Una mañana a mediados de mayo ocurrió lo que todos temían. No se produjo ninguna explosión después de que Jian preparase la carga. Por lo general, esperaban una hora, por si la explosión se producía con retraso. Transcurrido ese tiempo, adaptaban una nueva mecha a la carga y volvían a intentarlo. Sin embargo, aquel día, J. A. se presentó a caballo y declaró que no tenía la menor intención de esperar. Les ordenó a Bing y a Jian que se metiesen inmediatamente en las cestas para que los elevaran y volviesen a encender la carga explosiva. Jian intentó explicarle que debían esperar un poco más. J. A. no lo escuchó, sino que desmontó del caballo y golpeó en el rostro a Jian y a Bing. San oyó cómo les crujieron las mandíbulas y la nariz. Después, el propio J. A. los metió en las cestas y le gritó a Xu que empezase a subirlos, a menos que quisieran verse obligados a morir todos en la nieve. En un momento dado, a J. A. le pareció que ascendían demasiado lento y lanzó un disparo al aire.

Nadie sabía qué había pasado; pero la nitroglicerina explosionó y las dos cestas, con los dos hombres, saltaron en pedazos hasta quedar irreconocibles. Después de la explosión ningún miembro de sus cuerpos pudo recuperarse entero. En cualquier caso, J. A. ordenó que trajesen nuevas cestas y cuerdas. San fue uno de los elegidos. Xu le había enseñado a manejar la nitroglicerina, pero jamás había preparado una carga.

Temblando de miedo, lo elevaron por la pared de la montaña. Estaba convencido de que iba a morir, pero cuando la cesta volvió a tocar el suelo, consiguió ponerse a salvo corriendo y la explosión se produjo con normalidad.

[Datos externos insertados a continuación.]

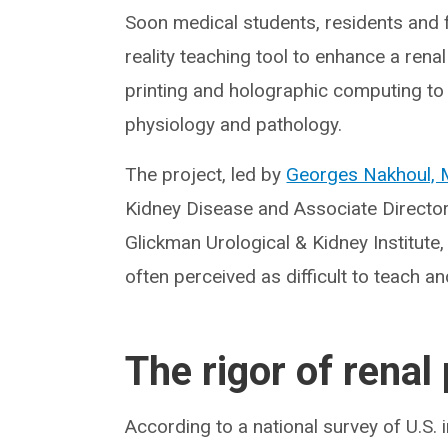
Soon medical students, residents and f
reality teaching tool to enhance a renal
printing and holographic computing to
physiology and pathology.
The project, led by
Georges Nakhoul,
Kidney Disease and Associate Director
Glickman Urological & Kidney Institute, w
often perceived as difficult to teach an
The rigor of renal
According to a national survey of U.S.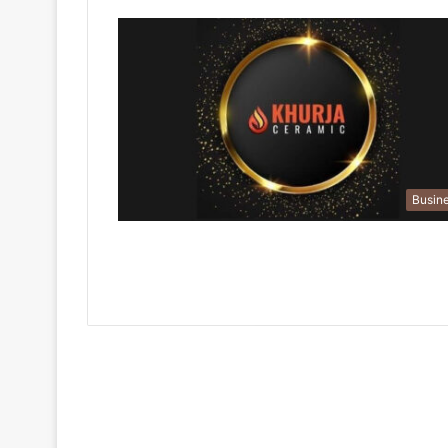
Busin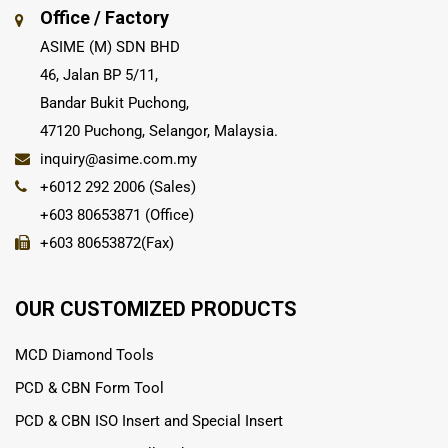
Office / Factory
ASIME (M) SDN BHD
46, Jalan BP 5/11,
Bandar Bukit Puchong,
47120 Puchong, Selangor, Malaysia.
inquiry@asime.com.my
+6012 292 2006 (Sales)
+603 80653871 (Office)
+603 80653872(Fax)
OUR CUSTOMIZED PRODUCTS
MCD Diamond Tools
PCD & CBN Form Tool
PCD & CBN ISO Insert and Special Insert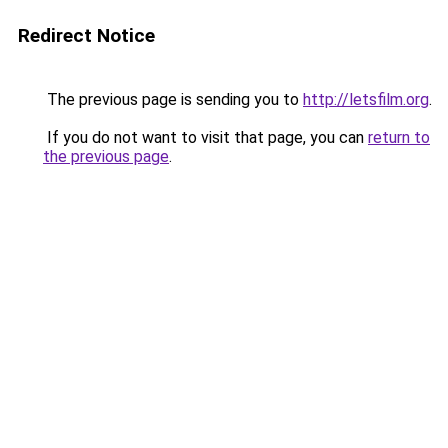
Redirect Notice
The previous page is sending you to
http://letsfilm.org
.
If you do not want to visit that page, you can
return to
the previous page
.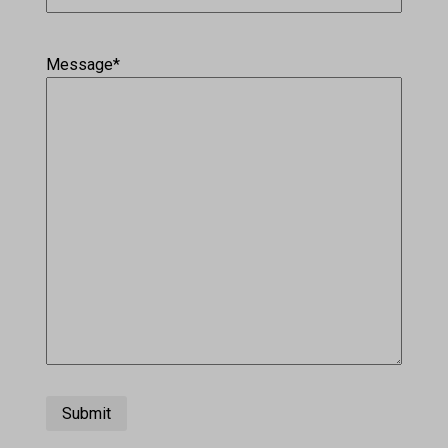
Message
*
Submit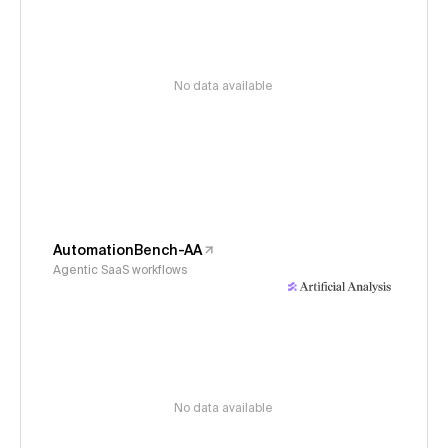
No data available
AutomationBench-AA
Agentic SaaS workflows
No data available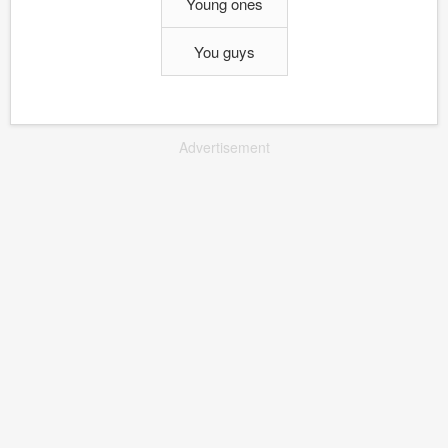
Young ones
You guys
Advertisement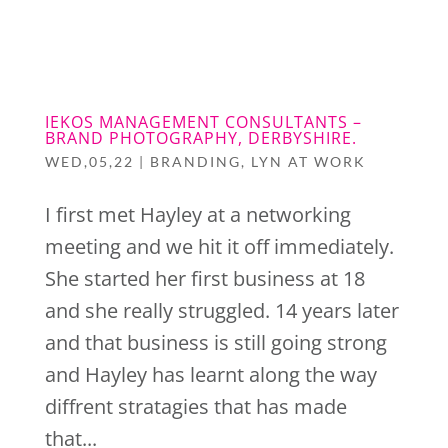
SIGN UP
IEKOS MANAGEMENT CONSULTANTS –
BRAND PHOTOGRAPHY, DERBYSHIRE.
WED,05,22
|
BRANDING
,
LYN AT WORK
I first met Hayley at a networking
meeting and we hit it off immediately.
She started her first business at 18
and she really struggled. 14 years later
and that business is still going strong
and Hayley has learnt along the way
diffrent stratagies that has made
that...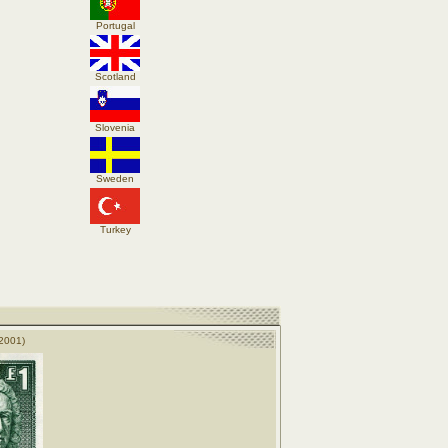
Portugal
Scotland
Slovenia
Sweden
Turkey
2001)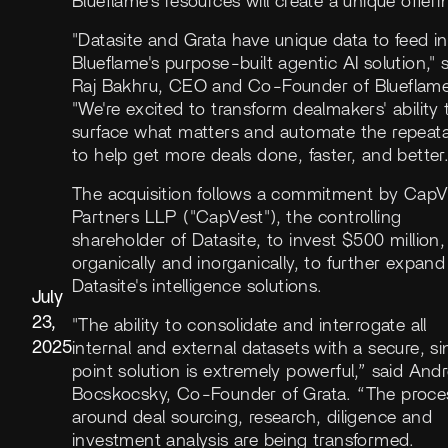
Blueflame's resources will create a unique offeri
"Datasite and Grata have unique data to feed i
Blueflame's purpose-built agentic AI solution," 
Raj Bakhru, CEO and Co-Founder of Blueflame
"We're excited to transform dealmakers' ability 
surface what matters and automate the repeat
to help get more deals done, faster, and better.
The acquisition follows a commitment by CapV
Partners LLP ("CapVest"), the controlling
shareholder of Datasite, to invest $500 million,
organically and inorganically, to further expand
Datasite's intelligence solutions.
July
23,
"The ability to consolidate and interrogate all
2025
internal and external datasets with a secure, si
point solution is extremely powerful,” said And
Bocskocsky, Co-Founder of Grata. “The proce
around deal sourcing, research, diligence and
investment analysis are being transformed.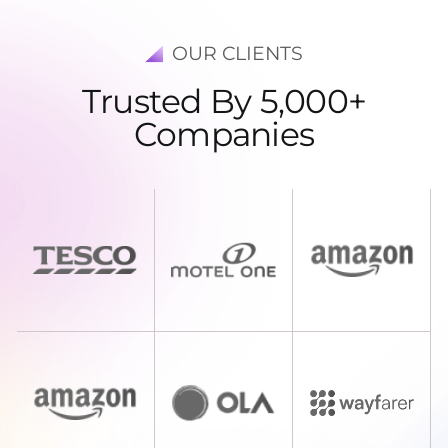
OUR CLIENTS
T
r
u
s
t
e
d
B
y
5
,
0
0
0
+
C
o
m
p
a
n
i
e
s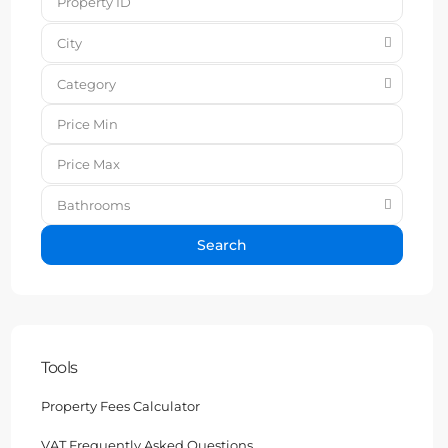
City
Category
Bathrooms
Search
Tools
Property Fees Calculator
VAT Frequently Asked Questions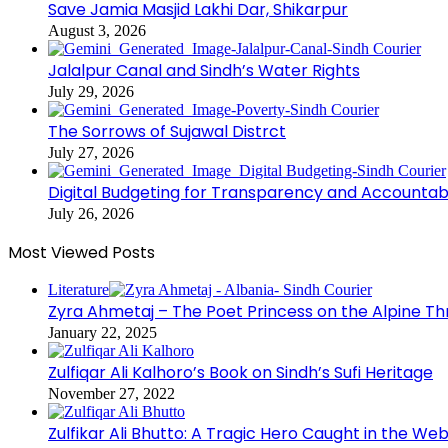
Save Jamia Masjid Lakhi Dar, Shikarpur
August 3, 2026
Jalalpur Canal and Sindh’s Water Rights
July 29, 2026
The Sorrows of Sujawal Distrct
July 27, 2026
Digital Budgeting for Transparency and Accountabi
July 26, 2026
Most Viewed Posts
Literature
Zyra Ahmetaj – The Poet Princess on the Alpine T
January 22, 2025
Zulfiqar Ali Kalhoro’s Book on Sindh’s Sufi Heritage
November 27, 2022
Zulfikar Ali Bhutto: A Tragic Hero Caught in the Web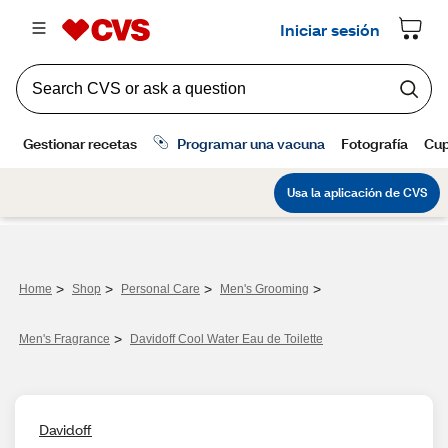
>
>
>
>
Home
Shop
Personal Care
Men's Grooming
>
Men's Fragrance​
Davidoff Cool Water Eau de Toilette
Davidoff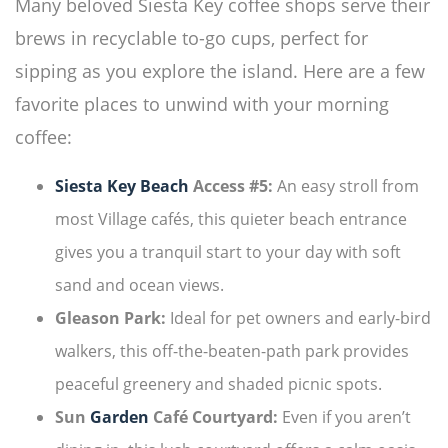
Many beloved Siesta Key coffee shops serve their
brews in recyclable to-go cups, perfect for
sipping as you explore the island. Here are a few
favorite places to unwind with your morning
coffee:
Siesta Key Beach
Access #5:
An easy stroll from
most Village cafés, this quieter beach entrance
gives you a tranquil start to your day with soft
sand and ocean views.
Gleason Park:
Ideal for pet owners and early-bird
walkers, this off-the-beaten-path park provides
peaceful greenery and shaded picnic spots.
Sun
Garden
Café Courtyard:
Even if you aren’t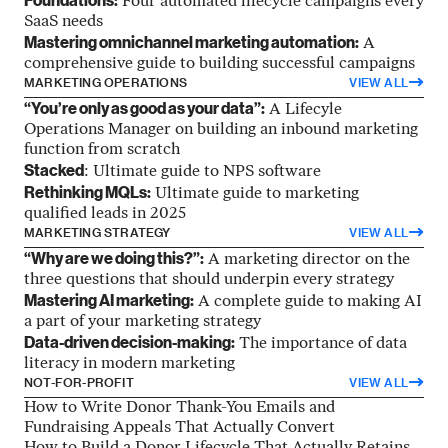
Foundations:
Four automated lifecycle campaigns every
SaaS needs
Mastering omnichannel marketing automation:
A
comprehensive guide to building successful campaigns
MARKETING OPERATIONS
VIEW ALL
“You’re only as good as your data”:
A Lifecyle
Operations Manager on building an inbound marketing
function from scratch
Stacked
: Ultimate guide to NPS software
Rethinking MQLs:
Ultimate guide to marketing
qualified leads in 2025
MARKETING STRATEGY
VIEW ALL
“Why are we doing this?”:
A marketing director on the
three questions that should underpin every strategy
Mastering AI marketing:
A complete guide to making AI
a part of your marketing strategy
Data-driven decision-making:
The importance of data
literacy in modern marketing
NOT-FOR-PROFIT
VIEW ALL
How to Write Donor Thank-You Emails and
Fundraising Appeals That Actually Convert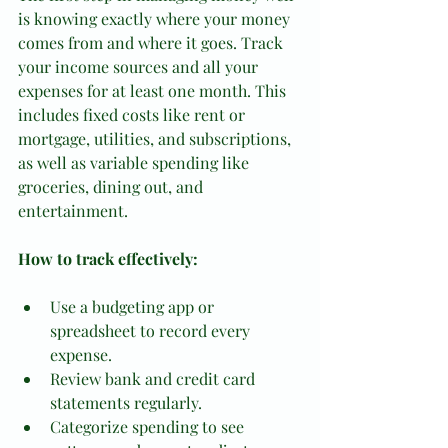
is knowing exactly where your money 
comes from and where it goes. Track 
your income sources and all your 
expenses for at least one month. This 
includes fixed costs like rent or 
mortgage, utilities, and subscriptions, 
as well as variable spending like 
groceries, dining out, and 
entertainment.
How to track effectively:
Use a budgeting app or 
spreadsheet to record every 
expense.
Review bank and credit card 
statements regularly.
Categorize spending to see 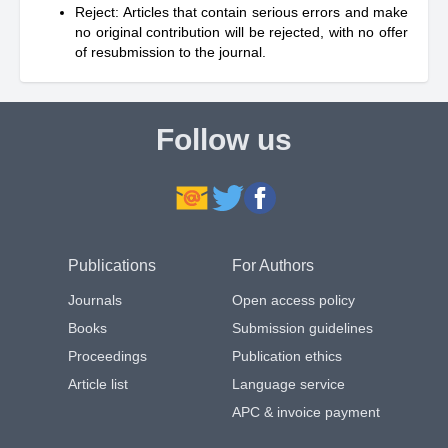
Reject: Articles that contain serious errors and make
no original contribution will be rejected, with no offer
of resubmission to the journal.
Follow us
Publications
For Authors
Journals
Open access policy
Books
Submission guidelines
Proceedings
Publication ethics
Article list
Language service
APC & invoice payment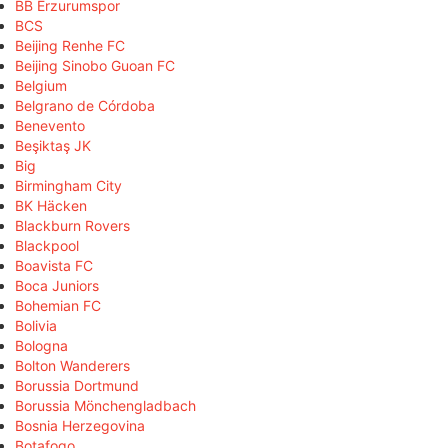
BB Erzurumspor
BCS
Beijing Renhe FC
Beijing Sinobo Guoan FC
Belgium
Belgrano de Córdoba
Benevento
Beşiktaş JK
Big
Birmingham City
BK Häcken
Blackburn Rovers
Blackpool
Boavista FC
Boca Juniors
Bohemian FC
Bolivia
Bologna
Bolton Wanderers
Borussia Dortmund
Borussia Mönchengladbach
Bosnia Herzegovina
Botafogo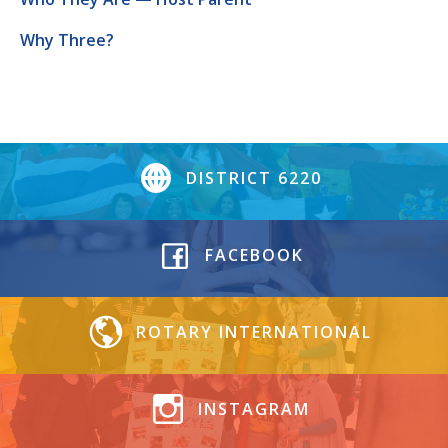
Why Three?
DISTRICT 6220
FACEBOOK
ROTARY INTERNATIONAL
INSTAGRAM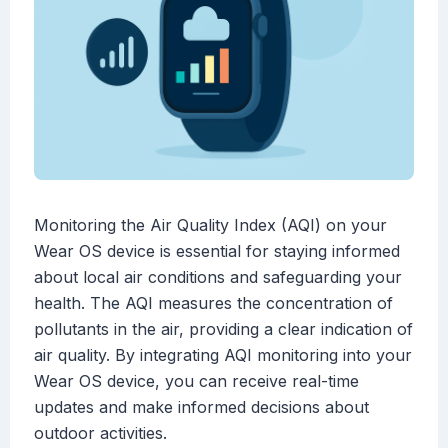
Monitoring the Air Quality Index (AQI) on your
Wear OS device is essential for staying informed
about local air conditions and safeguarding your
health. The AQI measures the concentration of
pollutants in the air, providing a clear indication of
air quality. By integrating AQI monitoring into your
Wear OS device, you can receive real-time
updates and make informed decisions about
outdoor activities.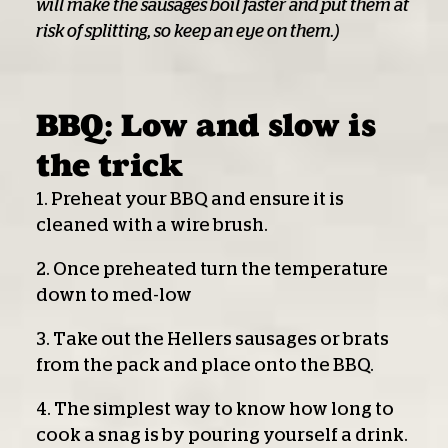
will make the sausages boil faster and put them at
risk of splitting, so keep an eye on them.)
BBQ: Low and slow is
the trick
1. Preheat your BBQ and ensure it is
cleaned with a wire brush.
2. Once preheated turn the temperature
down to med-low
3. Take out the Hellers sausages or brats
from the pack and place onto the BBQ.
4. The simplest way to know how long to
cook a snag is by pouring yourself a drink.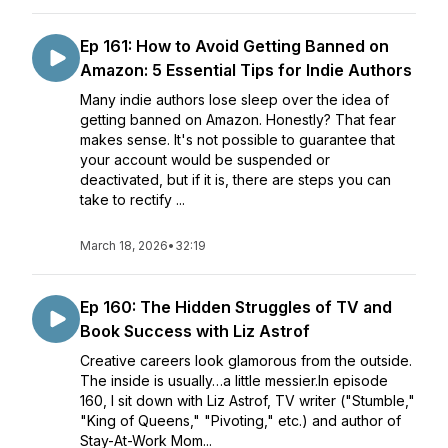
Ep 161: How to Avoid Getting Banned on
Amazon: 5 Essential Tips for Indie Authors
Many indie authors lose sleep over the idea of
getting banned on Amazon. Honestly? That fear
makes sense. It's not possible to guarantee that
your account would be suspended or
deactivated, but if it is, there are steps you can
take to rectify ...
March 18, 2026
•
32:19
Ep 160: The Hidden Struggles of TV and
Book Success with Liz Astrof
Creative careers look glamorous from the outside.
The inside is usually…a little messier.In episode
160, I sit down with Liz Astrof, TV writer ("Stumble,"
"King of Queens," "Pivoting," etc.) and author of
Stay-At-Work Mom...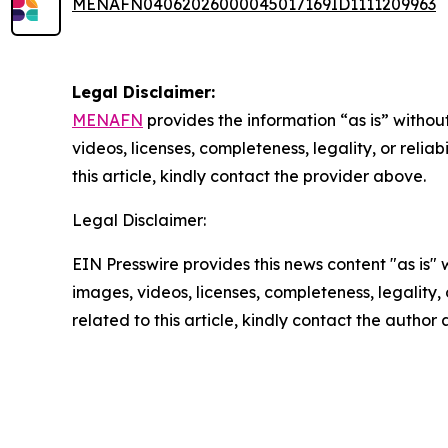
MENAFN04062026000045017169ID1111209963
Legal Disclaimer:
MENAFN
provides the information “as is” without
videos, licenses, completeness, legality, or reliab
this article, kindly contact the provider above.
Legal Disclaimer:
EIN Presswire provides this news content "as is" 
images, videos, licenses, completeness, legality, o
related to this article, kindly contact the author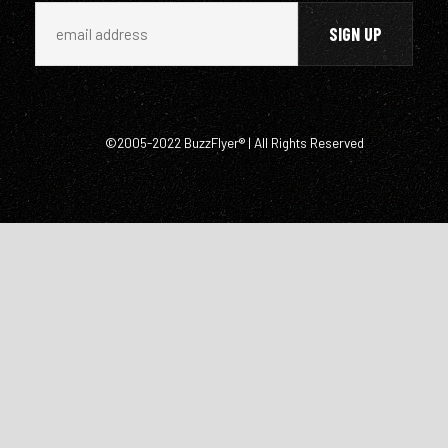
©2005-2022 BuzzFlyer® | All Rights Reserved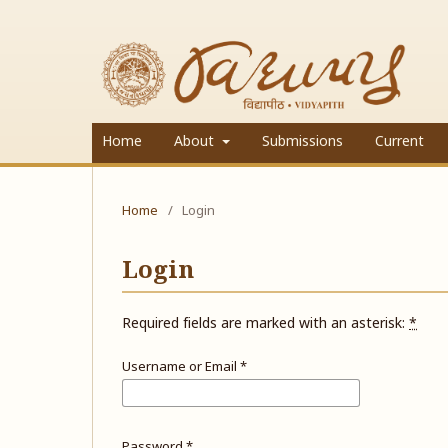
Home
About
Submissions
Current
Home
/
Login
Login
Required fields are marked with an asterisk:
*
Username or Email
*
Password
*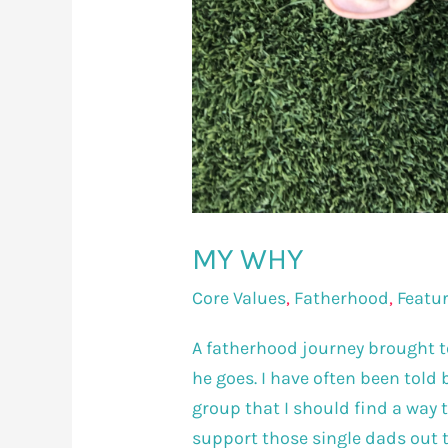
MY WHY
Core Values
,
Fatherhood
,
Featu
A fatherhood journey brought to
he goes. I have often been told
group that I should find a way 
support those single dads out t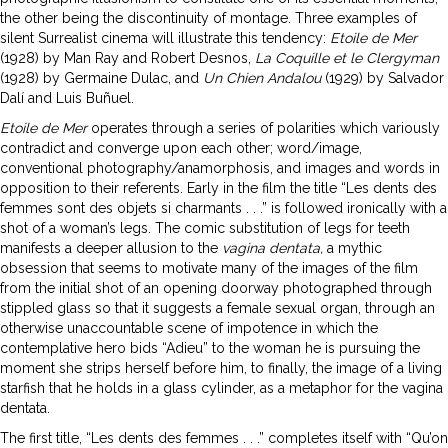
the other being the discontinuity of montage. Three examples of
silent Surrealist cinema will illustrate this tendency:
Etoile de Mer
(1928) by Man Ray and Robert Desnos,
La Coquille et le Clergyman
(1928) by Germaine Dulac, and
Un
Chien Andalou
(1929) by Salvador
Dalí and Luis Buñuel.
Etoile de Mer
operates through a series of polarities which variously
contradict and converge upon each other; word/image,
conventional photography/anamorphosis, and images and words in
opposition to their referents. Early in the film the title “Les dents des
femmes sont des objets si charmants . . .” is followed ironically with a
shot of a woman’s legs. The comic substitution of legs for teeth
manifests a deeper allusion to the
vagina dentata,
a mythic
obsession that seems to motivate many of the images of the film
from the initial shot of an opening doorway photographed through
stippled glass so that it suggests a female sexual organ, through an
otherwise unaccountable scene of impotence in which the
contemplative hero bids “Adieu” to the woman he is pursuing the
moment she strips herself before him, to finally, the image of a living
starfish that he holds in a glass cylinder, as a metaphor for the vagina
dentata.
The first title, “Les dents des femmes . . .” completes itself with “Qu’on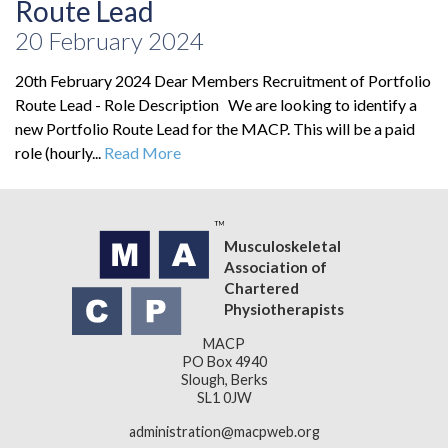
Route Lead
20 February 2024
20th February 2024 Dear Members Recruitment of Portfolio
Route Lead - Role Description We are looking to identify a
new Portfolio Route Lead for the MACP. This will be a paid
role (hourly...
Read More
Musculoskeletal
Association of
Chartered
Physiotherapists
MACP
PO Box 4940
Slough, Berks
SL1 0JW
administration@macpweb.org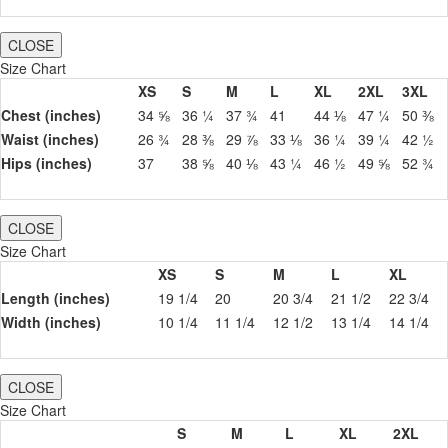
CLOSE
Size Chart
XS
S
M
L
XL
2XL
3XL
Chest (inches)
34 ⅝
36 ¼
37 ¾
41
44 ⅛
47 ¼
50 ⅜
Waist (inches)
26 ¾
28 ⅜
29 ⅞
33 ⅛
36 ¼
39 ¼
42 ½
Hips (inches)
37
38 ⅝
40 ⅛
43 ¼
46 ½
49 ⅝
52 ¾
CLOSE
Size Chart
XS
S
M
L
XL
Length (inches)
19 1/4
20
20 3/4
21 1/2
22 3/4
Width (inches)
10 1/4
11 1/4
12 1/2
13 1/4
14 1/4
CLOSE
Size Chart
S
M
L
XL
2XL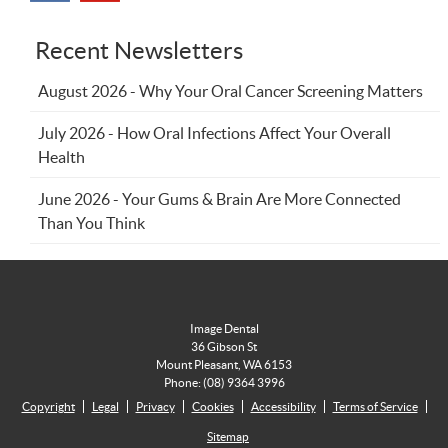
Recent Newsletters
August 2026 - Why Your Oral Cancer Screening Matters
July 2026 - How Oral Infections Affect Your Overall
Health
June 2026 - Your Gums & Brain Are More Connected
Than You Think
Image Dental
36 Gibson St
Mount Pleasant
,
WA
6153
Phone:
(08) 9364 3996
Copyright
Legal
Privacy
Cookies
Accessibility
Terms of Service
Sitemap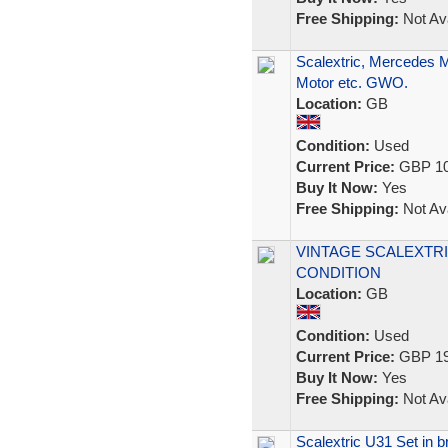
Free Shipping:
Not Ava
Scalextric, Mercedes 
Motor etc. GWO.
Location:
GB
Condition:
Used
Current Price:
GBP 10
Buy It Now:
Yes
Free Shipping:
Not Ava
VINTAGE SCALEXTRI
CONDITION
Location:
GB
Condition:
Used
Current Price:
GBP 19
Buy It Now:
Yes
Free Shipping:
Not Ava
Scalextric U31 Set in bri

Aquella noche, San le reveló su plan a Guo Si. Fuese lo que fuese lo que los aguardaba en aquel territorio salvaje, no podía ser peor que lo que ya estaban viviendo entonces. Se marcharían y no se detendrían hasta que hubiesen llegado a China.

Huyeron cuatro semanas más tarde. Por la noche salieron en silencio de la tienda, siguieron el terraplén, robaron dos caballos en unas vías para transporte de raíles y continuaron hacia el oeste. Cuando consideraron que la distancia que los separaba de las montañas de Sierra Nevada era más que suficiente, se permitieron unas horas de reposo junto a una hoguera antes de proseguir con su camino. Llegaron a un arroyo y decidieron cabalgar por él para ocultar sus huellas.

A menudo se detenían a mirar atrás, pero aquello estaba desierto. Nadie los perseguía.

Poco a poco, San empezó a tener fe en que quizá lograsen volver a casa, aunque su fe era frágil: aún no osaba confiar del todo.